What I am referring to here is digital video game spending. Video game companies make billions off microtransactions on mobile devices or a console.
Don’t believe me? Here is some proof. Here is another example of just one single company’s earnings from microtransactions.
The average person spends around one hundred dollars annually on microtransactions on one game. That might not seem like a lot, but if you are a parent that has kids or someone who has that competitive urge to gain any advantage possible, you could find yourself spending a lot more than you realize.
One of my best friend’s coworkers has spent over $4,000 on a video game called League of Legends. His addiction to loot boxes has triggered that urge to have the newest skins, champions, etc., as they release.
That’s $4,000 that could be used to pay the debt, invest, or even put towards retirement.
Step 5 – Worst Case Scenarios
The only reason this step is on my list is that it is an actual step to becoming debt-free, and there are situations where these options might be necessary. As the subtitle states, this is for only worst-case scenarios, and I don’t recommend starting with these options without exploring all the above options.
If you wish to take these approaches, I advise speaking with a financial or legal expert first to see if this is truly the best option and if you qualify for it.
Debt Settlement
Debt settlement is entirely different from debt management.
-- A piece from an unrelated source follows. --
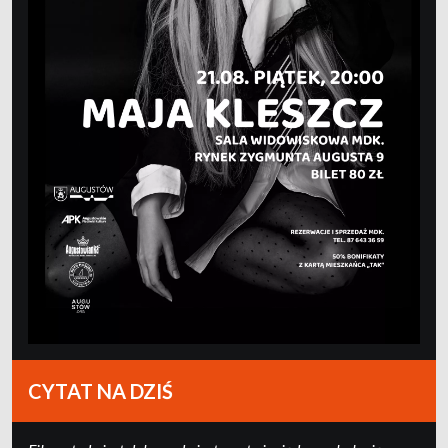
CYTAT NA DZIŚ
Debt settlement is simply settling the debt you owe, typically for less than what you originally owed.
Credit Karma details debt settlement and how it may or may not be a fit for you.
You will see ads advertising how to become debt-free by stopping paying your bills. These third-party companies will intentionally tell you to stop making payments so the liability defaults.
At that point, the third-party company swoops in and negotiates a debt settlement with the lenders. Then you repay the third-party company instead at a high-interest rate.
Lenders may often take these deals because collecting some of the money owed from a defaulted liability is preferred over collecting nothing.
Bankruptcy
Finally, bankruptcy. I am not going to break down each bankruptcy option for you. Here is a Forbes article that breaks down all six bankruptcy types. There are situations where bankruptcy may be the best or only route.
Again, please speak to an expert before going this route. You may be surprised at how many different solutions a financial expert can offer before even considering bankruptcy to become debt-free.